(780b) Thermodynamic Characterization of Charge Compensating Double Doped Ceria for Improved Redox Performance of Solar Thermochemical H2O/CO2 Splitting Cycles

Solar-driven thermochemical redox cycles utilizing nonstoichiometric metal oxides are promising for splitting H₂O and CO₂ to produce H₂ and CO (syngas), the precursor of synthetic liquid hydrocarbon fuels. The state of the art redox material is pure ceria but it has been suggested that charge compensating double doped ceria might be a novel doping strategy to expand the range of viable dopants. In this work, charge compensating double doped ceria was fabricated using 3+ and 5+ dopants, namely Ce_0.9A_0.05Nb_0.05O₂ (A=Y, La, Sc).
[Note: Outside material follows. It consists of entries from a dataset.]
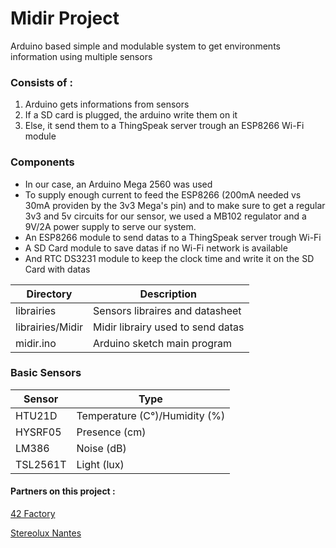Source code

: Midir Project
==========

Arduino based simple and modulable system to get environments information using multiple sensors

### Consists of :
1. Arduino gets informations from sensors
2. If a SD card is plugged, the arduino write them on it
3. Else, it send them to a ThingSpeak server trough an ESP8266 Wi-Fi module

### Components
- In our case, an Arduino Mega 2560 was used
- To supply enough current to feed the ESP8266 (200mA needed vs 30mA providen by the 3v3 Mega's pin) and to make sure to get a regular 3v3 and 5v circuits for our sensor, we used a MB102 regulator and a 9V/2A power supply to serve our system.
- An ESP8266 module to send datas to a ThingSpeak server trough Wi-Fi
- A SD Card module to save datas if no Wi-Fi network is available
- And RTC DS3231 module to keep the clock time and write it on the SD Card with datas

|Directory                 |Description                                                |
|--------------------------|-----------------------------------------------------------|
|librairies                |Sensors libraires and datasheet                            |
|librairies/Midir          |Midir librairy used to send datas                          |
|midir.ino                 |Arduino sketch main program                                |

### Basic Sensors
|Sensor         |Type                                  |
|---------------|--------------------------------------|
|HTU21D         |Temperature (C°)/Humidity (%)         |
|HYSRF05        |Presence (cm)                         |
|LM386          |Noise (dB)                            |
|TSL2561T       |Light (lux)                           |

#### Partners on this project :
[42 Factory](http://42factory.com)

[Stereolux Nantes](http://www.stereolux.org)
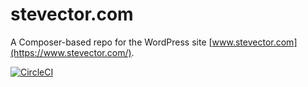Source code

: # stevector.com

A Composer-based repo for the WordPress site [www.stevector.com](https://www.stevector.com/).

[![CircleCI](https://circleci.com/gh/stevector/stevector-composer.svg?style=svg)](https://circleci.com/gh/stevector/stevector-composer)
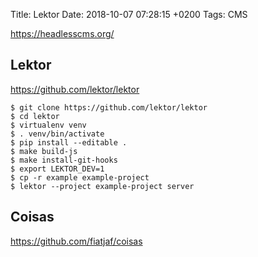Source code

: Title:  Lektor
Date:   2018-10-07 07:28:15 +0200
Tags: CMS


<https://headlesscms.org/>

## Lektor

<https://github.com/lektor/lektor>

	$ git clone https://github.com/lektor/lektor
	$ cd lektor
	$ virtualenv venv
	$ . venv/bin/activate
	$ pip install --editable .
	$ make build-js
	$ make install-git-hooks
	$ export LEKTOR_DEV=1
	$ cp -r example example-project
	$ lektor --project example-project server
	
## Coisas

<https://github.com/fiatjaf/coisas>

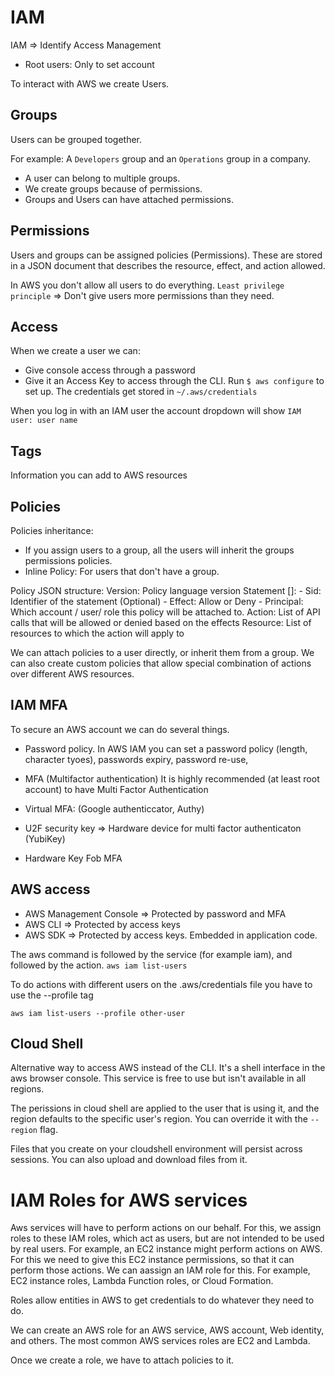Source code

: # IAM
IAM => Identify Access Management

- Root users: Only to set account

To interact with AWS we create Users. 

## Groups
Users can be grouped together.

For example: A `Developers` group and an `Operations` group in a company.

- A user can belong to multiple groups.
- We create groups because of permissions.
- Groups and Users can have attached permissions.

## Permissions
Users and groups can be assigned policies (Permissions). These are stored in a JSON document that describes the resource, effect, and action allowed.

In AWS you don't allow all users to do everything.
`Least privilege principle` => Don't give users more permissions than they need.

## Access
When we create a user we can:
- Give console access through a password
- Give it an Access Key to access through the CLI. Run `$ aws configure` to set up. The credentials get stored in `~/.aws/credentials`

When you log in with an IAM user the account dropdown will show `IAM user: user name`

## Tags
Information you can add to AWS resources

## Policies
Policies inheritance:
- If you assign users to a group, all the users will inherit the groups permissions policies.
- Inline Policy: For users that don't have a group.

Policy JSON structure:
Version: Policy language version
Statement []: 
    - Sid: Identifier of the statement (Optional)
    - Effect: Allow or Deny
    - Principal: Which account / user/ role this policy will be attached to.
Action: List of API calls that will be allowed or denied based on the effects
Resource: List of resources to which the action will apply to

We can attach policies to a user directly, or inherit them from a group.
We can also create custom policies that allow special combination of actions over different AWS resources.

## IAM MFA
To secure an AWS account we can do several things.

- Password policy.
In AWS IAM you can set a password policy (length, character tyoes), passwords expiry, password re-use,

- MFA (Multifactor authentication)
It is highly recommended (at least root account) to have Multi Factor Authentication

- Virtual MFA: (Google authenticcator, Authy)
- U2F security key => Hardware device for multi factor authenticaton (YubiKey)
- Hardware Key Fob MFA

## AWS access
- AWS Management Console => Protected by password and MFA
- AWS CLI => Protected by access keys
- AWS SDK => Protected by access keys. Embedded in application code.

The aws command is followed by the service (for example iam), and followed by the action.
`aws iam list-users`

To do actions with different users on the .aws/credentials file you have to use the --profile tag

`aws iam list-users --profile other-user`

## Cloud Shell
Alternative way to access AWS instead of the CLI. It's a shell interface in the aws browser console. This service is free to use but isn't available in all regions.

The perissions in cloud shell are applied to the user that is using it, and the region defaults to the specific user's region. You can override it with the `--region` flag.

Files that you create on your cloudshell environment will persist across sessions. You can also upload and download files from it.

# IAM Roles for AWS services
Aws services will have to perform actions on our behalf. For this, we assign roles to these IAM roles, which act as users, but are not intended to be used by real users.
For example, an EC2 instance might perform actions on AWS. For this we need to give this EC2 instance permissions, so that it can perform those actions. We can aassign an IAM role for this. For example, EC2 instance roles, Lambda Function roles, or Cloud Formation.

Roles allow entities in AWS to get credentials to do whatever they need to do.

We can create an AWS role for an AWS service, AWS account, Web identity, and others. The most common AWS services roles are EC2 and Lambda.

Once we create a role, we have to attach policies to it.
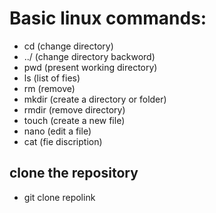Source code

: # Basic linux commands:
- cd (change directory)
- ../ (change directory backword)
- pwd (present working directory)
- ls (list of fies)
- rm (remove)
- mkdir (create a directory or folder)
- rmdir (remove directory)
- touch (create a new file)
- nano (edit a file)
- cat (fie discription)
## clone the repository
- git clone repolink
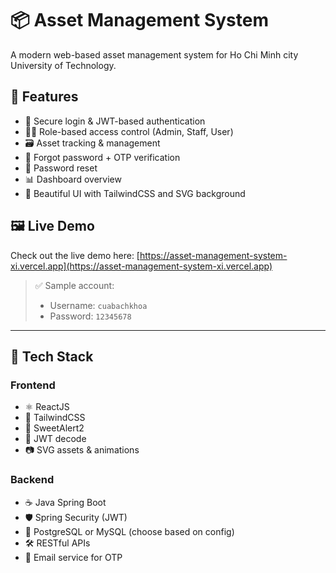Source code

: 
# 📦 Asset Management System

A modern web-based asset management system for Ho Chi Minh city University of Technology.

## 🚀 Features

- 🔐 Secure login & JWT-based authentication
- 🧑‍💼 Role-based access control (Admin, Staff, User)
- 🗃️ Asset tracking & management
- 📨 Forgot password + OTP verification
- 🔧 Password reset
- 📊 Dashboard overview
- 🎨 Beautiful UI with TailwindCSS and SVG background

## 🖼️ Live Demo

Check out the live demo here: [https://asset-management-system-xi.vercel.app](https://asset-management-system-xi.vercel.app)

> ✅ Sample account:
> - Username: `cuabachkhoa`
> - Password: `12345678`

---

## 🧠 Tech Stack

### Frontend

- ⚛️ ReactJS
- 🎨 TailwindCSS
- 🍭 SweetAlert2
- 🔐 JWT decode
- 📷 SVG assets & animations

### Backend

- ☕ Java Spring Boot
- 🛡️ Spring Security (JWT)
- 🐘 PostgreSQL or MySQL (choose based on config)
- 🛠️ RESTful APIs
- 📩 Email service for OTP

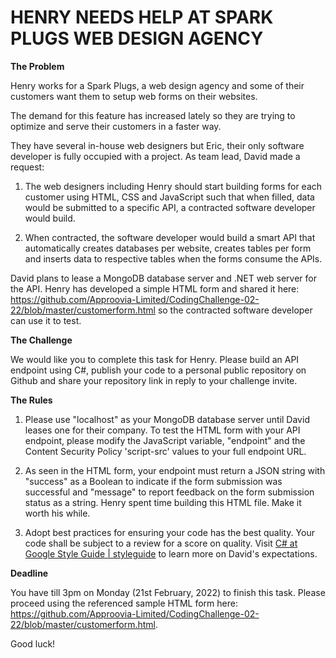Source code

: # HENRY NEEDS HELP AT SPARK PLUGS WEB DESIGN AGENCY

**The Problem**

Henry works for a Spark Plugs, a web design agency and some of their customers want them to setup web forms on their websites.

The demand for this feature has increased lately so they are trying to optimize and serve their customers in a faster way.

They have several in-house web designers but Eric, their only software developer is fully occupied with a project. As team lead, David made a request:

1. The web designers including Henry should start building forms for each customer using HTML, CSS and JavaScript such that when filled, data would be submitted to a specific API, a contracted software developer would build.

2. When contracted, the software developer would build a smart API that automatically creates databases per website, creates tables per form and inserts data to respective tables when the forms consume the APIs.

David plans to lease a MongoDB database server and .NET web server for the API. Henry has developed a simple HTML form and shared it here: https://github.com/Approovia-Limited/CodingChallenge-02-22/blob/master/customerform.html so the contracted software developer can use it to test.

**The Challenge**

We would like you to complete this task for Henry. Please build an API endpoint using C#, publish your code to a personal public repository on Github and share your repository link in reply to your challenge invite.

**The Rules**

1. Please use "localhost" as your MongoDB database server until David leases one for their company. To test the HTML form with your API endpoint, please modify the JavaScript variable, "endpoint" and the Content Security Policy 'script-src' values to your full endpoint URL.

2. As seen in the HTML form, your endpoint must return a JSON string with "success" as a Boolean to indicate if the form submission was successful and "message" to report feedback on the form submission status as a string. Henry spent time building this HTML file. Make it worth his while.

4. Adopt best practices for ensuring your code has the best quality. Your code shall be subject to a review for a score on quality. Visit [C# at Google Style Guide | styleguide](https://google.github.io/styleguide/csharp-style.html) to learn more on David's expectations.

**Deadline**

You have till 3pm on Monday (21st February, 2022) to finish this task. Please proceed using the referenced sample HTML form here: https://github.com/Approovia-Limited/CodingChallenge-02-22/blob/master/customerform.html.

Good luck!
These materials, along with Ce_xLa_(1-x)/2Nb_(1-x)/2O₂ (x=0.75,0.95), were investigated by thermodynamic characterization and compared to pure and single doped ceria (Ce_0.9B_0.1O₂ where B=Y, La, Nb, Hf). Oxygen nonstoichiometry was measured by thermogravimetric analysis in the temperature range T = 1173-1773 K and oxygen partial pressure range p_O2 = 10^-15-10^-1 atm. At a given T and p_O2, the reduction extent of the double doped materials is between that of Ce_0.9Hf_0.1O₂ and pure ceria as predicted by DFT calculations, with increasing values for decreasing dopant concentrations. We found that the experimental data is accurately described by a defect model based on a combined point and cluster defect. Thermodynamic properties, namely the partial molar enthalpy and entropy were extracted from the defect model. The calculated partial molar enthalpy of the charge compensating double doped materials is within the range of 360-410 kJ/mol and varies based on composition and dopant concentration. These novel redox materials exhibit promising behavior and their properties can be tuned for improved redox performance of solar thermochemical H₂O/CO₂ splitting cycles.